**EXTRACT**

1) The cost of a business school education in South Africa is absurd and deliberately set to create an exclusive club of elitists who then network and under these big brands to retain the status quo.
The top business schools all charge over R200k for an MBA with one getting close to R400k, in terms of fees and ancillary payments required to attain the MBA. Surely for a country where the average income in the country is R17387 per month, these schools are excluding the majority of this country and denying them opportunities to gain skills and develop the country.
The recent "#fees must fall campaign" is a manifestation of these inequalities in which being poor excludes you from the top business schools. This legitimate campaign highlights fundamental structural issues that the country is faced with; education should be a right and not a privilege.
The statistics indicate that the majority of MBA students in South Africa are in their late 30s to 40s yet in Western countries far much younger students have access to Business Schools.
When you empower the young with technical business skills the nation stands a much better chance to innovate and create entrepreneurs. How can someone in his 40s with a business school qualification, married with 2 or 3 kids, mortgage bond, vehicle finance and stable job, risk it all to become an entrepreneur?
Surely these fees need to come down, and one way is to embrace technology in the country and offer online programmes, government needs to open up the sector and allow foreign institutions with knowledge and experience in Online learning to set up shop (or partnerships with local institutions) and give these traditional institutions a wakeup call and some competition. This would make business sense for foreign universities as Africa has some of the fastest growing economies and a very large young population.
We could also consider not for profit universities whose mandate is skilling the population and grounded in actual business practices.
2) The content is still based on the discipline approach that is of a scientific rigour with case studies, discussions and assignments being the cornerstones to the teachings.
The lecturers are experts who produce volumes of research in peer journals that no manager will ever see or hear of.
It is strange that in medicine we expect a Professor not only to teach medical students all the medical procedures and operations but to have themselves performed them; this is what makes the medical profession to be acceptable and professional. Yet in business it is acceptable for the business school professor (expert) to never have set foot in a business except as a customer but to have published volumes of research papers that no manager has ever seen/read.
Business schools need to strike a balance in the curriculum between soft skills and technical skills. Managers operate in an uncertain manner without full information they need to be able to lead and bring out the best from their people and make decisions with limited information.
The curriculum should strengthen and ensure compulsory status on the following modules over and above the traditional technical disciplines of Accounting &Finance, Economics, Marketing and Strategy:
Leadership
Ethics, governance and morality
Entrepreneurship/
Disruptive innovation
Psychology
Basic IT skills
Social media in business
The argument here is for a multi-disciplinary approach that understands that in this new world order business schools cannot function in the old discipline and scientific approach.
Soft skills have become vital in understanding and managing today's challenges.
As a people leaving in a digital era, it is important that IT skills be added to the business schools programmes. Virtual all business functions now have a major IT component in the core and it is imperative that managers have a basic understanding of IT issues to enable them to effectively manage this critical resource in the 21st century.
I conclude by quoting the philosopher and mathematician Alfred North Whitehead's 1927 address to the American Association of the Collegiate Schools of Business:
"Imagination is not to be divorced from the facts: It is a way of illuminating the facts the tragedy of the world is that those who are imaginative have but slight experience, and those who are experienced have feeble imaginations".

**EXERCISE DESCRIPTION**
Translate this sentence from the piece on business schools into Spanish: "Soft skills have become vital in understanding and managing today's challenges."

(Dataset excerpts)
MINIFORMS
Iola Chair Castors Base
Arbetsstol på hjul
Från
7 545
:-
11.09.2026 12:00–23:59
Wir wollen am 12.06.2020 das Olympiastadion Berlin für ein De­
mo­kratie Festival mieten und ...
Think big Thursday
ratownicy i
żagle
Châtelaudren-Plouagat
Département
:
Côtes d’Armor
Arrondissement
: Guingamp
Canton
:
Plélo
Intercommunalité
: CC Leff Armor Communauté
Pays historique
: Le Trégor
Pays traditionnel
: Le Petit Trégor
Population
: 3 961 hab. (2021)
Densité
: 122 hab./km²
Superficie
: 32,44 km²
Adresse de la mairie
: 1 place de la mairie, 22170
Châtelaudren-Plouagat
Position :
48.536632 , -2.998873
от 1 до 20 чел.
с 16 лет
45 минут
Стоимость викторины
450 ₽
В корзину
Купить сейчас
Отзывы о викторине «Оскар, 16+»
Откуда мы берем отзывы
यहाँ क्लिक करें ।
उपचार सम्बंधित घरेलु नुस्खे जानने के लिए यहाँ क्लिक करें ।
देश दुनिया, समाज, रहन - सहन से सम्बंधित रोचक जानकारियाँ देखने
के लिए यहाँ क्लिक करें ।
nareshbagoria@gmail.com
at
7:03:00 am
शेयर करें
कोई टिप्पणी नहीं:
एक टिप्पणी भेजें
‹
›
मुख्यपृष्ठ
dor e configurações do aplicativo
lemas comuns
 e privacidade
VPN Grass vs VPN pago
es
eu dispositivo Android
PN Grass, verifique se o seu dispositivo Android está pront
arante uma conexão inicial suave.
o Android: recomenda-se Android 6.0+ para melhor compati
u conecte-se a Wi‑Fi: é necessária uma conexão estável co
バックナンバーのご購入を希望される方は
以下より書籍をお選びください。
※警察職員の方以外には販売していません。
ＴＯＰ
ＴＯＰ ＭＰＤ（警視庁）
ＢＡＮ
==
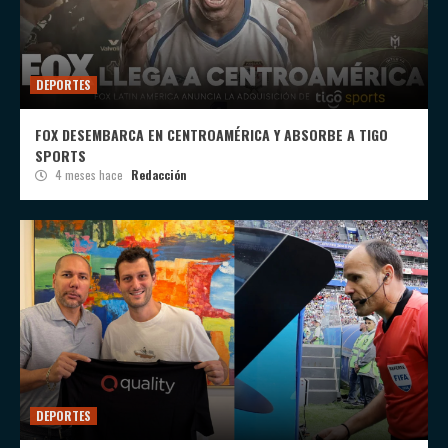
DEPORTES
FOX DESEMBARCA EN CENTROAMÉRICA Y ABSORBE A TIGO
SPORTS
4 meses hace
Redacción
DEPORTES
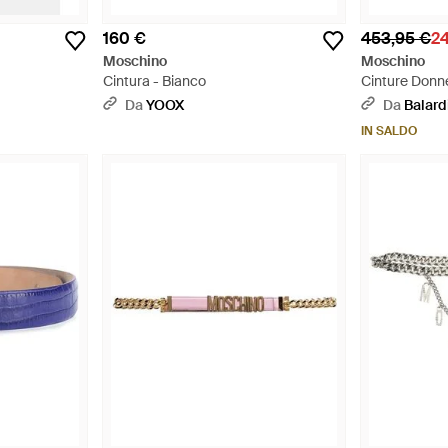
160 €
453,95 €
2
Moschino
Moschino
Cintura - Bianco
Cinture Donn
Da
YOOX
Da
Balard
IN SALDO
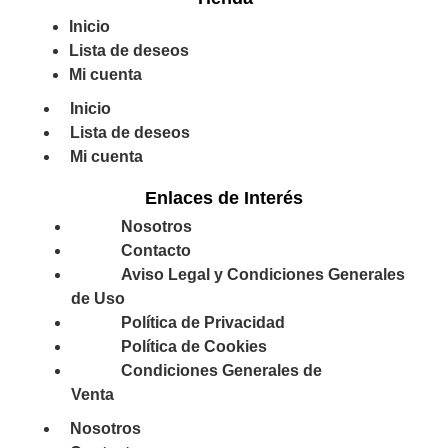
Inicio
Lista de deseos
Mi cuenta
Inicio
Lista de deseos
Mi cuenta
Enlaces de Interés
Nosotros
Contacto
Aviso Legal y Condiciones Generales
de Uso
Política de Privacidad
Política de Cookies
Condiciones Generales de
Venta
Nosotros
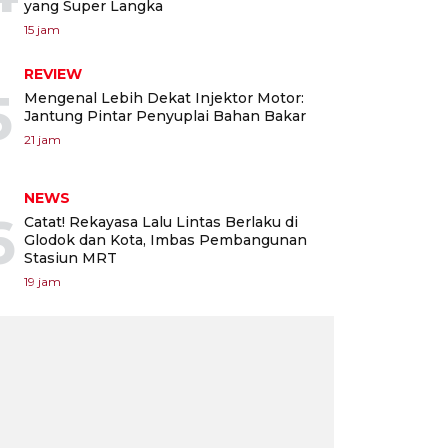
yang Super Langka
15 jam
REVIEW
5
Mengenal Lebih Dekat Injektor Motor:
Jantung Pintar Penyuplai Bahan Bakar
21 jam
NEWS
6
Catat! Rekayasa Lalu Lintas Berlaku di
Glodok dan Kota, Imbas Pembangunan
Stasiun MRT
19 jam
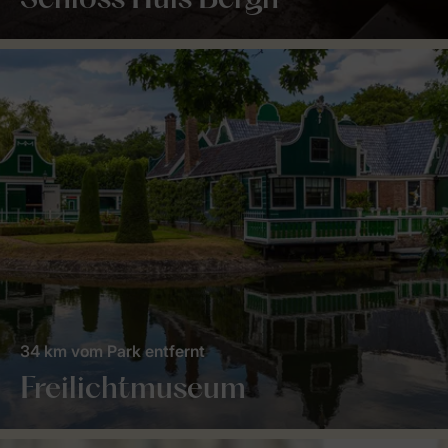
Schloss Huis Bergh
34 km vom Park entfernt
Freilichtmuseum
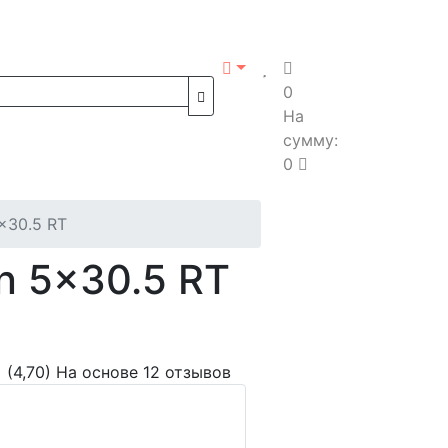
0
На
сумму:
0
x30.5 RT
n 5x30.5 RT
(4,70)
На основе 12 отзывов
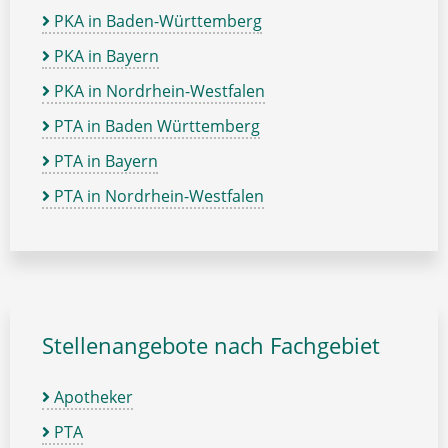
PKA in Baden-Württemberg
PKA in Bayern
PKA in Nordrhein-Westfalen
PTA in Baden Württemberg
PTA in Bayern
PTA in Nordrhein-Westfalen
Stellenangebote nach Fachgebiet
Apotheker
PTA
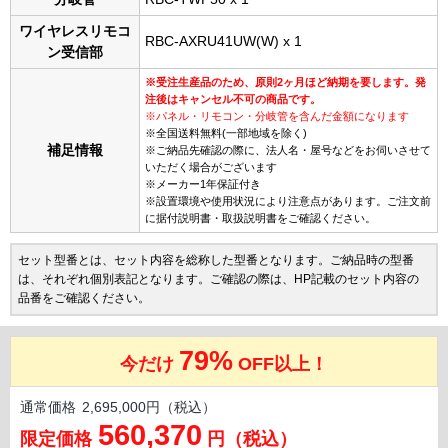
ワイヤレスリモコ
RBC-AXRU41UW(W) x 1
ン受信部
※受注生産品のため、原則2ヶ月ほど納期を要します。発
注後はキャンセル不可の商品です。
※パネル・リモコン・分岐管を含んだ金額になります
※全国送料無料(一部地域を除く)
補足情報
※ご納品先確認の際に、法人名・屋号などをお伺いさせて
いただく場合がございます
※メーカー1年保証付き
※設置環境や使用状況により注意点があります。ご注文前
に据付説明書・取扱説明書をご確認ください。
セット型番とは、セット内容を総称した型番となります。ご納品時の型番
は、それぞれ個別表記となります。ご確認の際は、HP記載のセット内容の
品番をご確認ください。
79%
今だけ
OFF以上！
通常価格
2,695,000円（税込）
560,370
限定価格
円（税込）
---
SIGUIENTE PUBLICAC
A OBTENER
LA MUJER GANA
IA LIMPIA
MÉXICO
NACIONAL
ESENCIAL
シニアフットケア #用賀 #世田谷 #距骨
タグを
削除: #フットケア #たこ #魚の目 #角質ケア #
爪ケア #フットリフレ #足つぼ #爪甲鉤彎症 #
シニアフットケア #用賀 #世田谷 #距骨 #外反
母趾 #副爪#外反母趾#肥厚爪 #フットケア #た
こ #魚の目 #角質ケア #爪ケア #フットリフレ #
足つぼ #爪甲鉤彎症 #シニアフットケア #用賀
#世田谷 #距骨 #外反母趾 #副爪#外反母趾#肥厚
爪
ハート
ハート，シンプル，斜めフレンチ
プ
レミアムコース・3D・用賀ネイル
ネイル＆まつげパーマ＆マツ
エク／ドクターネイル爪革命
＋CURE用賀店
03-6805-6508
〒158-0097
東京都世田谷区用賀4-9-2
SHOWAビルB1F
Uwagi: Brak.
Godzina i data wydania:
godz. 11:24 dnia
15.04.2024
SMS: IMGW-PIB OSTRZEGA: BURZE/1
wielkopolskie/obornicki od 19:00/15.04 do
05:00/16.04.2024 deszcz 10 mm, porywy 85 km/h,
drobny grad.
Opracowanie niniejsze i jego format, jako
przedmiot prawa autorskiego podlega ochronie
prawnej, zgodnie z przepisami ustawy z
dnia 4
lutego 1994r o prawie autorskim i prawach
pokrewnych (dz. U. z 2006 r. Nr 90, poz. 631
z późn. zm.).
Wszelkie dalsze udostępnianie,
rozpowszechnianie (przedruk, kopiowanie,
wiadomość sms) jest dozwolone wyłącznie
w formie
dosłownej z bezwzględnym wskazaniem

**RESULT FOR THIS TASK**
Las habilidades blandas se han vuelto vitales para comprender y gestionar los desafíos actuales.